Lessons from Winchester: Ownership, Debt, and Offerings

April 18, 2025
2 mins read

Himanshu Patel, former president of Winchester Soccer Club, detailed the private club’s development of a $15 million indoor-outdoor sports complex in 2021 on privately purchased land.

The Winchester Soccer Club, Inc., is a 501(c)(3) entity incorporated in 1980 that owns the facility located at Winchester Community Park (WCP), which includes a 70,000-square-foot indoor field house, an 11v11 outdoor turf field and 6v6 outdoor grass field. Management of the facility is handled by Teamworks of Acton, a private sports facility operator, under a partnership agreement with the Winchester Soccer Club and its affiliated club program, SFC New England.

The land purchase was around $500,000–$600,000 by the Winchester Soccer Club with accrued club funds. Total funding came from club reserves, community fundraising, private loans from high net worth individuals, and a mortgage through Salem Five Bank.

The former tannery site required remediation ($0.5-1 million) with a cap in one corner of the site and has ongoing monitoring. WCP remediated the former Tannery brown field site by removing 35,000 cubic yards of contaminated soils from the past operation of glue factory.
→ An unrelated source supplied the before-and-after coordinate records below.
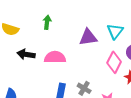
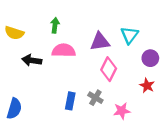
pink semicircle: (55, 57) -> (64, 50), moved
pink diamond: (114, 62) -> (109, 69), moved

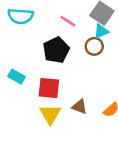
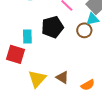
cyan rectangle: (17, 77) -> (27, 37), moved, turned 48
red square: (49, 88) -> (15, 54), moved

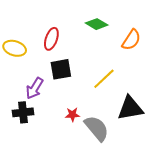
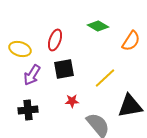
purple arrow: (35, 88) -> (32, 75), moved
red star: (72, 115) -> (72, 101), moved

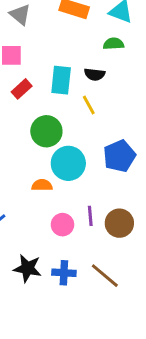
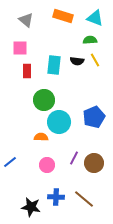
red rectangle: (22, 89) -> (27, 71), turned -48
yellow line: (89, 105) -> (95, 60), moved
purple line: (90, 216) -> (74, 158), turned 32
pink circle: (62, 225) -> (47, 165), moved
black star: (27, 268) -> (31, 207), moved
They also removed and disposed of asbestos and other hazardous materials in the tear down of the on-site building.

Patel described the complex’s financial operation which has an estimated gross annual revenue of $2 million, a monthly 15 year mortgage of $60,000–$70,000 and a Teamworks management fee of 10–12% on revenue. The rental rates run to $1,000/hour for indoor space during peak winter months, November to March and drop in the off season with $175–$200/hour off-season for use of the outdoor turf fields.
The club’s facility is used primarily by their own teams during the school day (2pm-8pm) and is rented out to other organizations such as Boston Ski and Sports club in the evenings 8pm-12am and on weekends. BSSC is one of the nation’s largest and longest running social sports clubs for adults with a range of recreational activities for over 50,000 active adults in and around Greater Boston and 14 full-time dedicated staffers.

The Winchester Soccer Club serves more than 1,200 players locally on any given Saturday charging each player, depending on the age group anywhere from $150 to $275 dollars per player per season. They also have an additional 700 players in a regional club program, SFC New England, charging $2,700 per year. Patel emphasized that any surplus is reinvested into lowering fees or sponsoring community programs.
WSC offers Winchester Recreation free indoor space for up to half day programming before school lets out. Seasonally dependent, WSC pays WinRec to use their fields for league play on town fields. WinRec also owns their own building, a converted old elementary school where they run after school programs on a turf field and various courts.

Patel reported that they pay a percentage of revenue to coaches, for facilities upkeep, and to Teamworks. They share revenue with Teamworks and as a nonprofit use the money to lower costs for their players and sponsor local town sports. Teamworks will run summer camps with up to 200 kids a week using the indoor space which is popular on 100 degree days.

The SFC New England club program has 48 teams. Of the 1,400 plus kids who registered to try out for SFC, 700 kids were cut. Winchester Rec has 1,200 kids on the town teams.